McCarthy then uses the brief reference to the Geneva Conventions to attack strawman arguments as if Petraeus wanted to give full Prisoner of War status to Al Qaeda and Taliban fighters and had just proposed ending military detention of combatants picked up on the battlefield.
I’m pretty sure that Petraeus is not squeamish about keeping detainees in custody. As CENTCOM Commander, he’s got over 600 of them in Bagram.
When you watch the video it’s pretty clear that Petraeus was referring to the treatment of detainees and the use of “enhanced interrogation techniques” as violating the Geneva Conventions, a position consistent with his previous statements. Petraeus doesn’t supply a specific provision to satisfy McCarthy, but he is likely thinking about Common Article 3 of the Geneva Conventions of 1949. This provision bans, even in a conflict of a non-international nature (read: counterinsurgency and counterterrorism), cruelty, torture, and humiliating and degrading treatment.

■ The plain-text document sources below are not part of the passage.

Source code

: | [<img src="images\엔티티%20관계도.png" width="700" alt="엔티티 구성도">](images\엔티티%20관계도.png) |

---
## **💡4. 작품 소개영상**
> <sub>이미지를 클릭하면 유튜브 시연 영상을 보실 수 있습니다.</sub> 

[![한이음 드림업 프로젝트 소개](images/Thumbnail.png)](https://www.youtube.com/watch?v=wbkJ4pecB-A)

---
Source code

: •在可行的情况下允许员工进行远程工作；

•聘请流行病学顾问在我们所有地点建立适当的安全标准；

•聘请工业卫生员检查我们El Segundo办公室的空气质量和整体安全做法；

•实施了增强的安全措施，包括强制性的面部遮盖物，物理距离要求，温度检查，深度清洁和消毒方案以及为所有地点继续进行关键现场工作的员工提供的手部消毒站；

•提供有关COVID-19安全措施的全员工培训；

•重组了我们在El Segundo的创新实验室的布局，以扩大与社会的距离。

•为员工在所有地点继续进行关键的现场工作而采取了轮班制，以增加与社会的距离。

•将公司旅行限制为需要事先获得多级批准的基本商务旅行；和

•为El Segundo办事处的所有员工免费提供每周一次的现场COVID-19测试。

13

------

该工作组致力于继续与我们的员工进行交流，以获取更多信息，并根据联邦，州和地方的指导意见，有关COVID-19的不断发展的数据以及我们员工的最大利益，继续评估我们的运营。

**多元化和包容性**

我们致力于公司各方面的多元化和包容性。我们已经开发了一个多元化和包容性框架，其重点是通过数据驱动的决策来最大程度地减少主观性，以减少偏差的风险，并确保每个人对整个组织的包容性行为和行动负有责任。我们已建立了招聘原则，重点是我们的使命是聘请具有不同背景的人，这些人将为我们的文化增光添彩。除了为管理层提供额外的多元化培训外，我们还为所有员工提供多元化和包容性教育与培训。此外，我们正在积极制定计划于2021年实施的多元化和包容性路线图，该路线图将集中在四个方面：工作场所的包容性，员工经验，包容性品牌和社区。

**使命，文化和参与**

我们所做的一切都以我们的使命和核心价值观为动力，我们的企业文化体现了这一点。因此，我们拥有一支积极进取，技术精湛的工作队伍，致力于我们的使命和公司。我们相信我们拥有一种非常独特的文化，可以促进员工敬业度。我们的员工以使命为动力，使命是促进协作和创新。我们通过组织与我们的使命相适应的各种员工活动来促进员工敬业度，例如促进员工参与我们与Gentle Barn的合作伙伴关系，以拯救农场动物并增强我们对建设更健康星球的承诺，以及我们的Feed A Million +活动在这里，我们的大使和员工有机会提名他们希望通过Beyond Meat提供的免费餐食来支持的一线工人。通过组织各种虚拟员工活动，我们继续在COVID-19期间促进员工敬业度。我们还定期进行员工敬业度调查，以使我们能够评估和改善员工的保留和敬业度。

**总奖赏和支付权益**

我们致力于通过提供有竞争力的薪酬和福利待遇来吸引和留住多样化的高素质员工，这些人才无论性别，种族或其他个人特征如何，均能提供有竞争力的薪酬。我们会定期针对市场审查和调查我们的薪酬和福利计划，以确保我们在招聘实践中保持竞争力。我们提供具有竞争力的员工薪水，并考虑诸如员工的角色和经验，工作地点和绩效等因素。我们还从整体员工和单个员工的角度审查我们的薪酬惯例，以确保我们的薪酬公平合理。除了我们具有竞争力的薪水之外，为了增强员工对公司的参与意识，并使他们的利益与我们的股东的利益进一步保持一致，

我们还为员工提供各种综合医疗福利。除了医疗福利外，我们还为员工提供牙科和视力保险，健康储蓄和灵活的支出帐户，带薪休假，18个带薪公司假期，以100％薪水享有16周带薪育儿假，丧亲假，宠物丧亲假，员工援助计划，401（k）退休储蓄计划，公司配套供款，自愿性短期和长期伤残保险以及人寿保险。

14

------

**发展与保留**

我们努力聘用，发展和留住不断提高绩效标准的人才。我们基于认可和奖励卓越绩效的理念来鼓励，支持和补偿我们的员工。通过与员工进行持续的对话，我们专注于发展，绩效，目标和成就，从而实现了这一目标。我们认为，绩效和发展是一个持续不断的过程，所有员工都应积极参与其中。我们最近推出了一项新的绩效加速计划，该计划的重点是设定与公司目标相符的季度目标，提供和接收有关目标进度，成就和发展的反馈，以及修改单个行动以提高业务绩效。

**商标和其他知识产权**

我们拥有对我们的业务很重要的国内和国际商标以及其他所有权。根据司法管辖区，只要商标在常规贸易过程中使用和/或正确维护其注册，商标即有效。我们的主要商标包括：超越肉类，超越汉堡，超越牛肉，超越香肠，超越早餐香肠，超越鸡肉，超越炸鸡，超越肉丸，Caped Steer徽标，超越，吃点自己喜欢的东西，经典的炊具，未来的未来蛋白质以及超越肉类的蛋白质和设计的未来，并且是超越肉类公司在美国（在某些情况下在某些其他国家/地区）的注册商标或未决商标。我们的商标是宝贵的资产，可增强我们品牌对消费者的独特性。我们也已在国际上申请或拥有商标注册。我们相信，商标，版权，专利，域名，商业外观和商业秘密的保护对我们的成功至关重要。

McCarthy is also broadly dismissive of the propaganda effect that Guantanamo has had in encouraging people to take up arms against US forces. This sentiment is counter to the doctrine that I learned in the Special Forces Detachment Commander’s Qualification Course. Low-level insurgencies and terrorism are driven by propaganda.
To build an insurgency, you don’t need to win battles. You need to take a few shots at your enemy and tell stories about how successful you were, even when you weren’t. Over time you get sympathetic parties to join your struggle and gain critical mass to move into outright guerrilla warfare.
To sustain a worldwide terrorist organization, you don’t need to actually pose an existential threat. You need to prod a superpower into deploying large troop formations into the Muslim world, where they can be entangled in local disputes over local grievances. Usama bin Laden is not the commander-in-chief of any significant armed force, but he can be the inciter-in-chief who makes broad claims about opposition to America. He tries to link local insurgencies to his global caliphate narrative even where they are not supportive of his broader goals. Check out David Kilcullen’s book, The Accidental Guerrilla, for a detailed discussion. Incidentally, Kilcullen worked for Petraeus as a senior counterinsurgency advisor in Iraq.
This is the propaganda war we are fighting, and most everyone agrees that we have not been doing it very well. Every time we drop a bomb in Afghanistan, the Taliban beat us to the punch with exaggerated (and mostly false) claims of civilian casualties. US forces are now reviving body count reports to counter Taliban propaganda. While I don’t think that body counts are a good metric for success in the long run, trying to be an honest broker of good and bad information blunts enemy propaganda.
McCarthy is wrong to mischaracterize Petraeus’ words and dismiss the propaganda war where we have largely been a punching bag. Cheerleading our military leaders who produce gains on the ground but dismissing the fundamental insights that produced their success is willful blindness.